Beyond him Lyra could see the other men around the table, with bags of gold stacked neatly, and papers and pens, and glasses and a crock of jenniver.

"I want to come north," Lyra said so they could all hear it. "I want to come and help rescue the kids. That's what I set out to do when I run away from Mrs. Coulter. And before that, even, I meant to rescue my friend Roger the kitchen boy from Jordan who was took. I want to come and help. I can do navigation and I can take anbaromagnetic readings off the Aurora, and I know what parts of a bear you can eat, and all kind of useful things. You'd be sorry if you got up there and then found you needed me and found you'd left me behind. And like that woman said, you might need women to play a part - well, you might need kids too. You don't know. So you oughter take me, Lord Faa, excuse me for interrupting your talk."

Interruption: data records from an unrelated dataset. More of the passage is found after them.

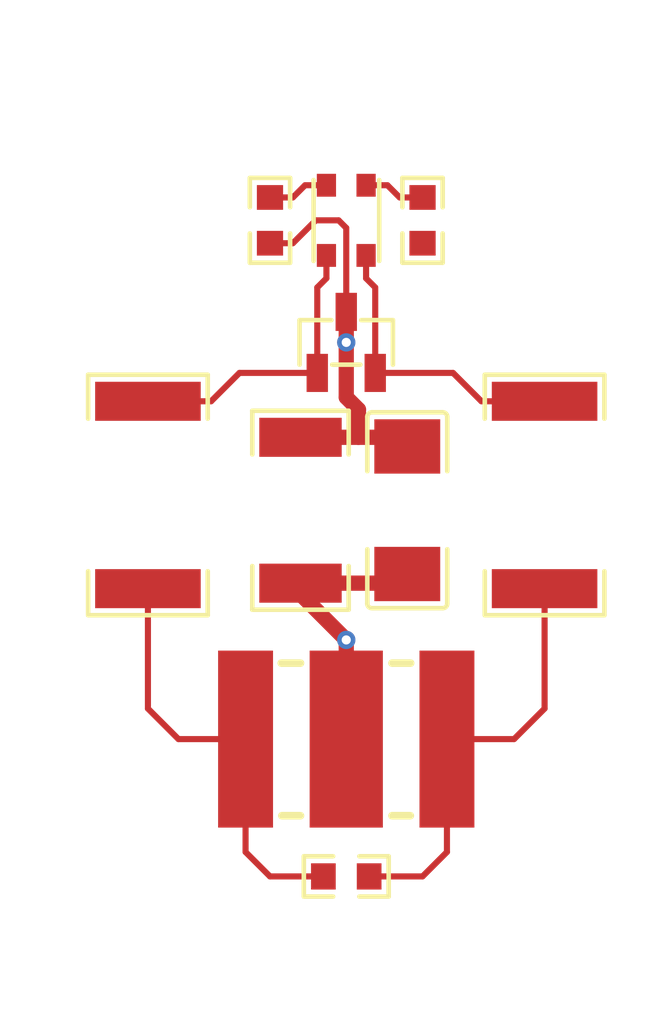
<source format=kicad_pcb>
(kicad_pcb
    (version 20241229)
    (generator "pcbnew")
    (generator_version "9.0")
    (general
        (thickness 1.6)
        (legacy_teardrops no)
    )
    (paper "A4")
    (layers
        (0 "F.Cu" signal)
        (2 "B.Cu" signal)
        (9 "F.Adhes" user "F.Adhesive")
        (11 "B.Adhes" user "B.Adhesive")
        (13 "F.Paste" user)
        (15 "B.Paste" user)
        (5 "F.SilkS" user "F.Silkscreen")
        (7 "B.SilkS" user "B.Silkscreen")
        (1 "F.Mask" user)
        (3 "B.Mask" user)
        (17 "Dwgs.User" user "User.Drawings")
        (19 "Cmts.User" user "User.Comments")
        (21 "Eco1.User" user "User.Eco1")
        (23 "Eco2.User" user "User.Eco2")
        (25 "Edge.Cuts" user)
        (27 "Margin" user)
        (31 "F.CrtYd" user "F.Courtyard")
        (29 "B.CrtYd" user "B.Courtyard")
        (35 "F.Fab" user)
        (33 "B.Fab" user)
        (39 "User.1" user)
        (41 "User.2" user)
        (43 "User.3" user)
        (45 "User.4" user)
        (47 "User.5" user)
        (49 "User.6" user)
        (51 "User.7" user)
        (53 "User.8" user)
        (55 "User.9" user)
    )
    (setup
        (pad_to_mask_clearance 0)
        (allow_soldermask_bridges_in_footprints no)
        (tenting front back)
        (pcbplotparams
            (layerselection 0x00000000_00000000_000010fc_ffffffff)
            (plot_on_all_layers_selection 0x00000000_00000000_00000000_00000000)
            (disableapertmacros no)
            (usegerberextensions no)
            (usegerberattributes yes)
            (usegerberadvancedattributes yes)
            (creategerberjobfile yes)
            (dashed_line_dash_ratio 12)
            (dashed_line_gap_ratio 3)
            (svgprecision 4)
            (plotframeref no)
            (mode 1)
            (useauxorigin no)
            (hpglpennumber 1)
            (hpglpenspeed 20)
            (hpglpendiameter 15)
            (pdf_front_fp_property_popups yes)
            (pdf_back_fp_property_popups yes)
            (pdf_metadata yes)
            (pdf_single_document no)
            (dxfpolygonmode yes)
            (dxfimperialunits yes)
            (dxfusepcbnewfont yes)
            (psnegative no)
            (psa4output no)
            (plot_black_and_white yes)
            (plotinvisibletext no)
            (sketchpadsonfab no)
            (plotreference yes)
            (plotvalue yes)
            (plotpadnumbers no)
            (hidednponfab no)
            (sketchdnponfab yes)
            (crossoutdnponfab yes)
            (plotfptext yes)
            (subtractmaskfromsilk no)
            (outputformat 1)
            (mirror no)
            (drillshape 1)
            (scaleselection 1)
            (outputdirectory "")
        )
    )
    (net 0 "")
    (net 1 "tube_1")
    (net 2 "line-3")
    (net 3 "tube_2")
    (net 4 "earth")
    (net 5 "hv")
    (net 6 "line-1")
    (net 7 "line")
    (net 8 "gnd")
    (net 9 "line-2")
    (footprint "atopile:FILTER-SMD_4P-L2.5-W2.0-BL-83ef72" (layer "F.Cu") (at 0 -17 90))
    (footprint "atopile:DIO-DT-SMD_L7.2-W5.0-9a878e" (layer "F.Cu") (at 0 0 0))
    (footprint "atopile:R0603-ebcab9" (layer "F.Cu") (at 2.5 -17 -90))
    (footprint "atopile:R0603-ebcab9" (layer "F.Cu") (at 0 4.5 0))
    (footprint "atopile:R2512-78e9bd" (layer "F.Cu") (at 6.5 -8 -90))
    (footprint "atopile:SOT-23-3_L2.9-W1.3-P1.90-LS2.4-BR-688f29" (layer "F.Cu") (at 0 -13 -90))
    (footprint "atopile:R0603-ebcab9" (layer "F.Cu") (at -2.5 -17 -90))
    (footprint "atopile:R2512-78e9bd" (layer "F.Cu") (at -6.5 -8 -90))
    (footprint "atopile:C1808-cc38be" (layer "F.Cu") (at 2 -7.5 -90))
    (footprint "atopile:R2010-e92f2a" (layer "F.Cu") (at -1.5 -7.5 -90))
    (via
        (at 0 -3.25)
        (size 0.6)
        (drill 0.3)
        (layers "F.Cu" "B.Cu")
        (net 4)
        (uuid "04332e88-b6f0-43de-bc1c-1d6560dfdb28")
    )
    (via
        (at 0 -13)
        (size 0.6)
        (drill 0.3)
        (layers "F.Cu" "B.Cu")
        (net 8)
        (uuid "2fa1e5da-3617-4e6e-b32c-a31cd994d7f6")
    )
    (zone
        (net 0)
        (net_name "")
        (layers "F.Cu" "B.Cu" "Edge.Cuts")
        (uuid "8df6bd8f-4b5e-4f5a-9eb4-90ca21967e66")
        (hatch edge 0.5)
        (connect_pads
            (clearance 0)
        )
        (min_thickness 0.25)
        (filled_areas_thickness no)
        (fill
            (thermal_gap 0.5)
            (thermal_bridge_width 0.5)
        )
        (keepout
            (tracks allowed)
            (vias allowed)
            (pads allowed)
            (copperpour not_allowed)
            (footprints allowed)
        )
        (polygon
            (pts
                (xy -10 7)
                (xy -10 -20)
                (xy 10 -20)
                (xy 10 7)
            )
        )
        (placement
            (enabled no)
        )
    )
    (embedded_fonts no)
    (segment
        (start -6.5 -4.93)
        (end -6.5 -1)
        (width 0.2)
        (net 1)
        (uuid "052d510c-9870-45e1-aadd-307de2dae12b")
        (layer "F.Cu")
    )
    (segment
        (start -3.3 3.7)
        (end -2.5 4.5)
        (width 0.2)
        (net 1)
        (uuid "17008512-82be-4b3c-8c24-30ccb6ea2577")
        (layer "F.Cu")
    )
    (segment
        (start -6.5 -1)
        (end -5.5 0)
        (width 0.2)
        (net 1)
        (uuid "3b3945c3-6022-4e16-a633-096e60b10af3")
        (layer "F.Cu")
    )
    (segment
        (start -2.5 4.5)
        (end -0.75 4.5)
        (width 0.2)
        (net 1)
        (uuid "8749276c-a7a4-4d3b-8bc3-62b2b857acae")
        (layer "F.Cu")
    )
    (segment
        (start -5.5 0)
        (end -3.3 0)
        (width 0.2)
        (net 1)
        (uuid "976521f7-fdec-4b25-9806-4a94c4c2eadc")
        (layer "F.Cu")
    )
    (segment
        (start -3.3 0)
        (end -3.3 3.7)
        (width 0.2)
        (net 1)
        (uuid "c0e03836-ccaf-407c-9ab6-bfe3ffaf4998")
        (layer "F.Cu")
    )
    (segment
        (start -1.35 -18.15)
        (end -0.65 -18.15)
        (width 0.2)
        (net 2)
        (uuid "17c76822-4085-48b2-ba5f-c101998a71eb")
        (layer "F.Cu")
    )
    (segment
        (start -2.5 -17.75)
        (end -1.75 -17.75)
        (width 0.2)
        (net 2)
        (uuid "edc3974a-3444-49d0-8df2-30f059ff8ba2")
        (layer "F.Cu")
    )
    (segment
        (start -1.75 -17.75)
        (end -1.35 -18.15)
        (width 0.2)
        (net 2)
        (uuid "f7798b23-0eff-479c-a7a4-c1587a510496")
        (layer "F.Cu")
    )
    (segment
        (start 6.5 -1)
        (end 5.5 0)
        (width 0.2)
        (net 3)
        (uuid "2a6e9aa7-1f3a-41b7-85cd-b26b97395e5c")
        (layer "F.Cu")
    )
    (segment
        (start 5.5 0)
        (end 3.3 0)
        (width 0.2)
        (net 3)
        (uuid "2af18ef6-9b63-4ec6-bb6b-3e5481b1b401")
        (layer "F.Cu")
    )
    (segment
        (start 3.3 0)
        (end 3.3 3.7)
        (width 0.2)
        (net 3)
        (uuid "53f728a7-9309-4dfb-86a8-ca38c4a47571")
        (layer "F.Cu")
    )
    (segment
        (start 6.5 -4.93)
        (end 6.5 -1)
        (width 0.2)
        (net 3)
        (uuid "88a2c46c-8218-49a1-9212-8581d6931ed1")
        (layer "F.Cu")
    )
    (segment
        (start 2.5 4.5)
        (end 0.75 4.5)
        (width 0.2)
        (net 3)
        (uuid "a15a6979-2063-4ba5-9a95-ef4397f55e48")
        (layer "F.Cu")
    )
    (segment
        (start 3.3 3.7)
        (end 2.5 4.5)
        (width 0.2)
        (net 3)
        (uuid "d1428dff-d28e-4a82-84d4-7a32fc7228d0")
        (layer "F.Cu")
    )
    (segment
        (start 1.7 -5.11)
        (end 2 -5.41)
        (width 0.5)
        (net 4)
        (uuid "0703ce3e-997e-4d6e-9fdc-533695c7d54b")
        (layer "F.Cu")
    )
    (segment
        (start -1.5 -5.11)
        (end 1.7 -5.11)
        (width 0.5)
        (net 4)
        (uuid "0d5ffb71-e1d0-4a5b-a8e2-03cf29d27fbf")
        (layer "F.Cu")
    )
    (segment
        (start 0 -3.25)
        (end -1.5 -4.75)
        (width 0.5)
        (net 4)
        (uuid "32ca4db1-1015-447a-83ea-6f7023e27add")
        (layer "F.Cu")
    )
    (segment
        (start -1.5 -4.75)
        (end -1.5 -5.11)
        (width 0.5)
        (net 4)
        (uuid "ba7cbae8-28b9-427c-a3f0-0edfc0692336")
        (layer "F.Cu")
    )
    (segment
        (start 0 0)
        (end 0 -3.25)
        (width 0.5)
        (net 4)
        (uuid "f0f7a9be-48e0-4f4a-a831-efe64751f8dd")
        (layer "F.Cu")
    )
    (segment
        (start 6.5 -11.07)
        (end 4.43 -11.07)
        (width 0.2)
        (net 6)
        (uuid "01788bbd-2770-4bce-ae84-7473c82b2757")
        (layer "F.Cu")
    )
    (segment
        (start 4.43 -11.07)
        (end 3.5 -12)
        (width 0.2)
        (net 6)
        (uuid "3ca9a3dc-cec6-4955-b260-3be04f342bdf")
        (layer "F.Cu")
    )
    (segment
        (start 0.95 -12)
        (end 3.5 -12)
        (width 0.2)
        (net 6)
        (uuid "4480f126-9dc6-40bb-ae10-8b58a2328a14")
        (layer "F.Cu")
    )
    (segment
        (start 0.65 -15.1)
        (end 0.65 -15.85)
        (width 0.2)
        (net 6)
        (uuid "5f6a9e85-eaf9-4805-abc2-45e371672685")
        (layer "F.Cu")
    )
    (segment
        (start 0.95 -12)
        (end 0.95 -14.8)
        (width 0.2)
        (net 6)
        (uuid "7660cbe6-71ea-4e75-9ef0-d8fdcfb33ab4")
        (layer "F.Cu")
    )
    (segment
        (start 0.95 -14.8)
        (end 0.65 -15.1)
        (width 0.2)
        (net 6)
        (uuid "b4b06ec7-243a-4f82-9996-e0a50a92b493")
        (layer "F.Cu")
    )
    (segment
        (start 1.35 -18.15)
        (end 1.75 -17.75)
        (width 0.2)
        (net 7)
        (uuid "5a183850-0fe0-4f3c-b966-3f4b54e787c2")
        (layer "F.Cu")
    )
    (segment
        (start 0.65 -18.15)
        (end 1.35 -18.15)
        (width 0.2)
        (net 7)
        (uuid "774bdc95-2704-4d4d-a287-46c51d911ce9")
        (layer "F.Cu")
    )
    (segment
        (start 1.75 -17.75)
        (end 2.5 -17.75)
        (width 0.2)
        (net 7)
        (uuid "c07a274f-6a97-4c98-b06b-debd0d0741bd")
        (layer "F.Cu")
    )
    (segment
        (start 0 -14)
        (end 0 -13)
        (width 0.5)
        (net 8)
        (uuid "02cc338c-ed65-4dcd-ab38-a84c2736b2fa")
        (layer "F.Cu")
    )
    (segment
        (start -2.5 -16.25)
        (end -1.75 -16.25)
        (width 0.2)
        (net 8)
        (uuid "3fc6d2bf-a050-4329-b4b5-26fcd435f8a6")
        (layer "F.Cu")
    )
    (segment
        (start 0 -13)
        (end 0 -11.2)
        (width 0.5)
        (net 8)
        (uuid "4a396343-dcf1-435d-b872-96c5dd0a9e1a")
        (layer "F.Cu")
    )
    (segment
        (start -1 -17)
        (end -0.25 -17)
        (width 0.2)
        (net 8)
        (uuid "53d336c4-917c-4412-b3c7-44b9d737efad")
        (layer "F.Cu")
    )
    (segment
        (start 0.4 -9.89)
        (end 1.7 -9.89)
        (width 0.5)
        (net 8)
        (uuid "5593e26f-bece-4f9f-aa3d-1e50ce5814a4")
        (layer "F.Cu")
    )
    (segment
        (start 0 -11.2)
        (end 0.4 -10.8)
        (width 0.5)
        (net 8)
        (uuid "791a76d6-ad5b-41bd-bd11-30b99dbfebbf")
        (layer "F.Cu")
    )
    (segment
        (start -1.5 -9.89)
        (end 0.4 -9.89)
        (width 0.5)
        (net 8)
        (uuid "89ebbc1f-eab3-459a-bcd2-6af1359b8b55")
        (layer "F.Cu")
    )
    (segment
        (start 0.4 -10.8)
        (end 0.4 -9.89)
        (width 0.5)
        (net 8)
        (uuid "93a1cfdb-de12-4742-ba86-f79264e8f64f")
        (layer "F.Cu")
    )
    (segment
        (start 1.7 -9.89)
        (end 2 -9.59)
        (width 0.5)
        (net 8)
        (uuid "b8d52970-8f36-484d-9a71-169ed8adc3b6")
        (layer "F.Cu")
    )
    (segment
        (start -0.25 -17)
        (end 0 -16.75)
        (width 0.2)
        (net 8)
        (uuid "c61319c3-6076-4f12-affd-15edd823bdaf")
        (layer "F.Cu")
    )
    (segment
        (start -1.75 -16.25)
        (end -1 -17)
        (width 0.2)
        (net 8)
        (uuid "d0ef6782-0e8c-4d86-b6b8-cca8aa477eba")
        (layer "F.Cu")
    )
    (segment
        (start 0 -16.75)
        (end 0 -14)
        (width 0.2)
        (net 8)
        (uuid "fce39eeb-f2c6-4592-99e9-c99fe0696d44")
        (layer "F.Cu")
    )
    (segment
        (start -0.95 -12)
        (end -3.5 -12)
        (width 0.2)
        (net 9)
        (uuid "4118ff3a-ace6-435e-942c-04e13f78d15d")
        (layer "F.Cu")
    )
    (segment
        (start -3.5 -12)
        (end -4.43 -11.07)
        (width 0.2)
        (net 9)
        (uuid "466d8d44-5ee3-4505-a960-27366f0d541c")
        (layer "F.Cu")
    )
    (segment
        (start -0.65 -15.1)
        (end -0.65 -15.85)
        (width 0.2)
        (net 9)
        (uuid "6f3635fb-2713-44b9-97dd-0410eea40e52")
        (layer "F.Cu")
    )
    (segment
        (start -4.43 -11.07)
        (end -6.5 -11.07)
        (width 0.2)
        (net 9)
        (uuid "767774e2-7a6a-4d7c-94e8-9cb7d49ef4d1")
        (layer "F.Cu")
    )
    (segment
        (start -0.95 -14.8)
        (end -0.65 -15.1)
        (width 0.2)
        (net 9)
        (uuid "cff87472-ab25-406f-9bd7-e1feb7978da1")
        (layer "F.Cu")
    )
    (segment
        (start -0.95 -12)
        (end -0.95 -14.8)
        (width 0.2)
        (net 9)
        (uuid "f27423f1-7c75-484b-8703-66c141e8c7e7")
        (layer "F.Cu")
    )
)
</source>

She was inside the room now, and all the men and their daemons were watching her, some with amusement and some with irritation, but she had eyes only for John Faa. Pantalaimon sat up in her arms, his wildcat eyes blazing green.

John Faa said, "Lyra, there en't no question of taking you into danger, so don't delude yourself, child. Stay here and help Ma Costa and keep safe. That's what you got to do."

"But I'm learning how to read the alethiometer, too. It's coming clearer every day! You're bound to need that - bound to!"

He shook his head.

"No," he said. "I know your heart was set on going north, but it's my belief not even Mrs. Coulter was going to take you. If you want to see the North, you'll have to wait till all this trouble's over. Now off you go."

Pantalaimon hissed quietly, but John Faa's daemon took off from the back of his chair and flew at them with black wings, not threateningly, but like a reminder of good manners; and Lyra turned on her heel as the crow glided over her head and wheeled back to John Faa. The door shut behind her with a decisive click.

"We will go," she said to Pantalaimon. "Let 'em try to stop us. We will!"